▸ AIM OF THE EXERCISE:
Spot each line in the records below where the word "shoulder" occurs, then copy it.

▸ PROVIDED RECORDS:
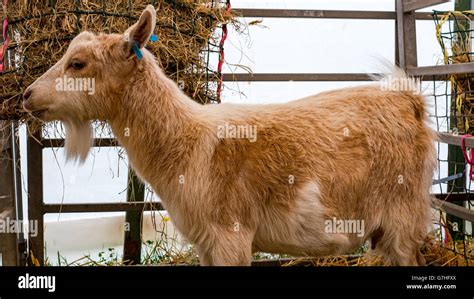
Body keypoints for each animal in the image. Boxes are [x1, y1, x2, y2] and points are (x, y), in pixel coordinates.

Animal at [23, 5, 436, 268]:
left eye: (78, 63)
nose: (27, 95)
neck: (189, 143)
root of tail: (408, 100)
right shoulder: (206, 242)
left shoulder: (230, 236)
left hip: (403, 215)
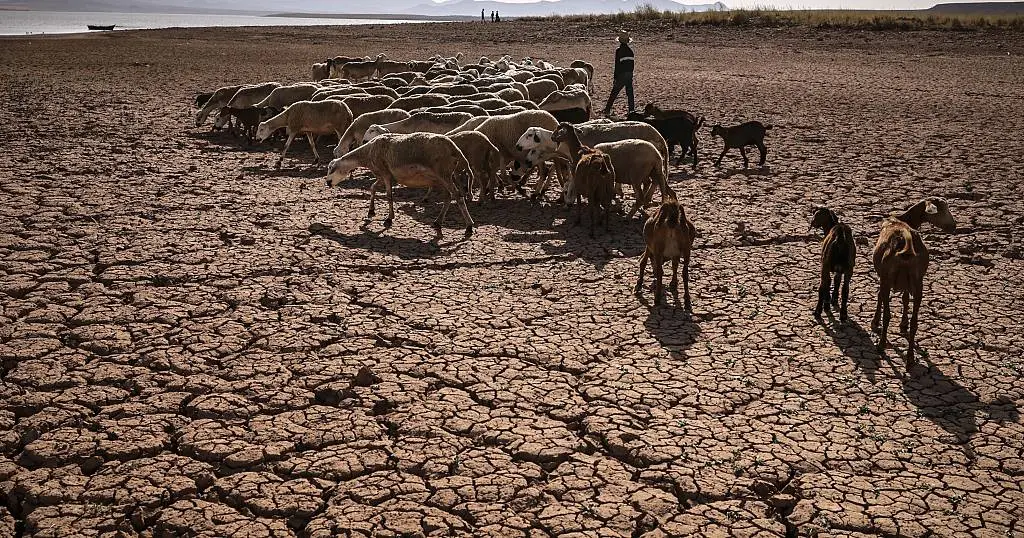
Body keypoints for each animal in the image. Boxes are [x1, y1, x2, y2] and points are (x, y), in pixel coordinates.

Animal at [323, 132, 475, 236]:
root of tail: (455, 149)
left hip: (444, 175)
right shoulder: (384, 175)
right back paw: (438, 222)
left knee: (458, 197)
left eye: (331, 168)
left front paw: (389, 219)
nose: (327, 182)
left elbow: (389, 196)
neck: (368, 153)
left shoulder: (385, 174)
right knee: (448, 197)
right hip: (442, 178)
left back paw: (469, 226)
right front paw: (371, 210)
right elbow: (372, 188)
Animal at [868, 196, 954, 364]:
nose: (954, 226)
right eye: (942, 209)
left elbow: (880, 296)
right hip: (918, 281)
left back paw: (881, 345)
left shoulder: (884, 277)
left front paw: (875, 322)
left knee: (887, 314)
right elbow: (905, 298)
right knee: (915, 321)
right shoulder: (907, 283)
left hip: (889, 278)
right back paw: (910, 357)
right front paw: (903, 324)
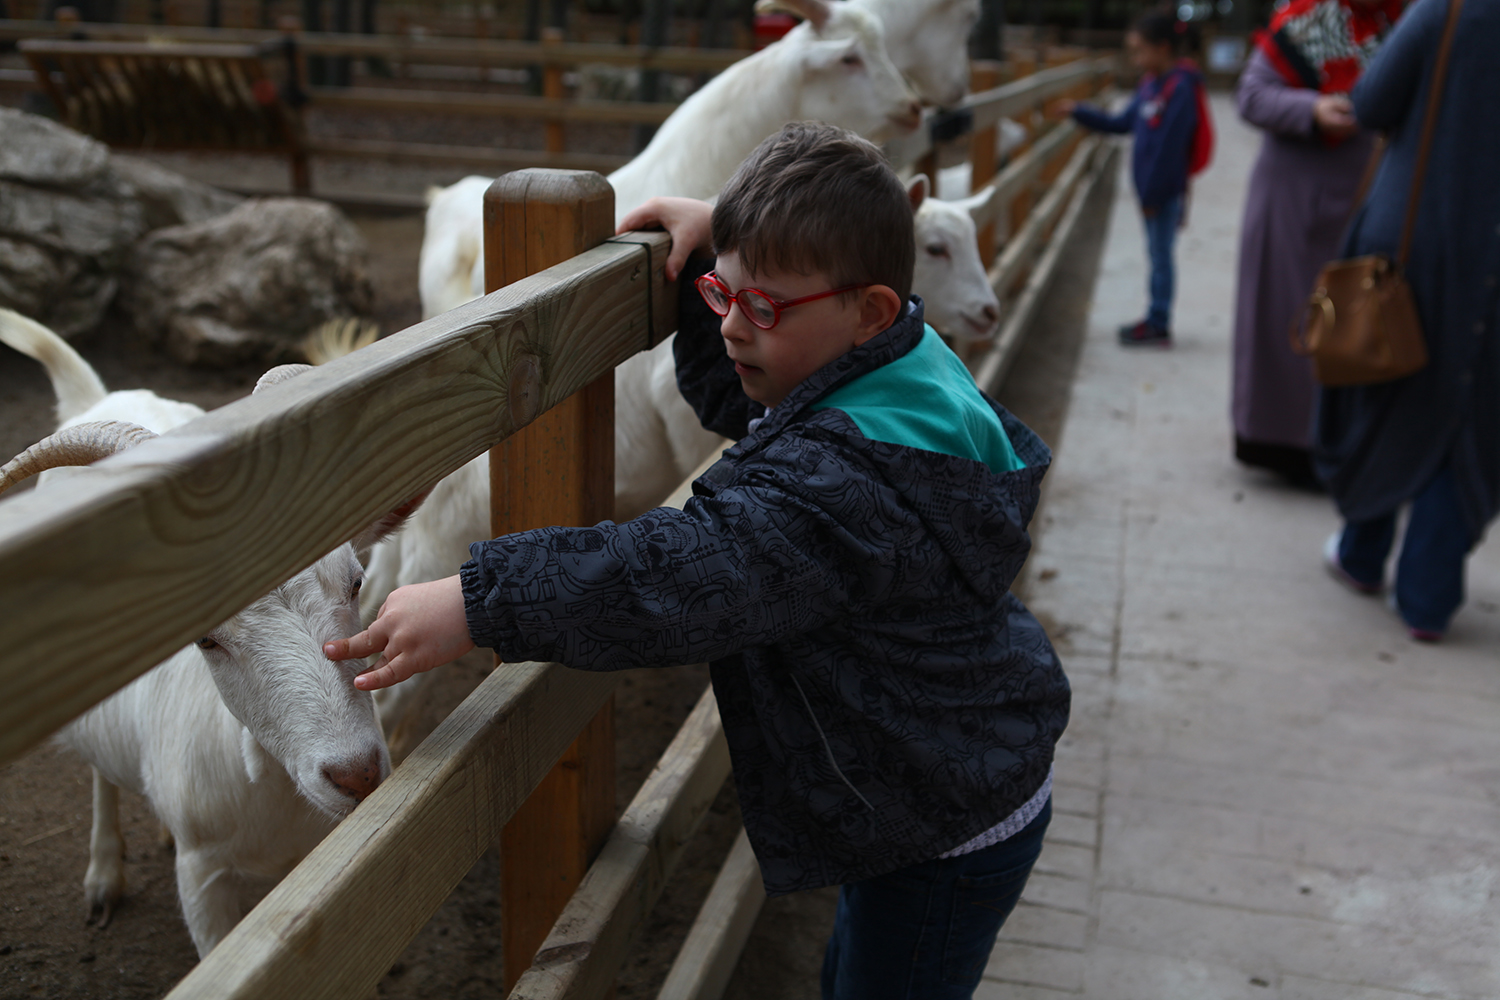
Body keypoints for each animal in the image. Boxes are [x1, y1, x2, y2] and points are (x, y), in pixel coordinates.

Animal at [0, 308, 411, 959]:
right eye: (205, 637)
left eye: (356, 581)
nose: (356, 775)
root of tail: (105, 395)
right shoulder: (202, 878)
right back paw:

▸ REPLY:
right shoulder: (206, 242)
left shoulder: (230, 236)
right shoulder: (384, 175)
left shoulder: (385, 174)
left shoulder: (884, 277)
right shoulder: (907, 283)
right shoulder: (202, 878)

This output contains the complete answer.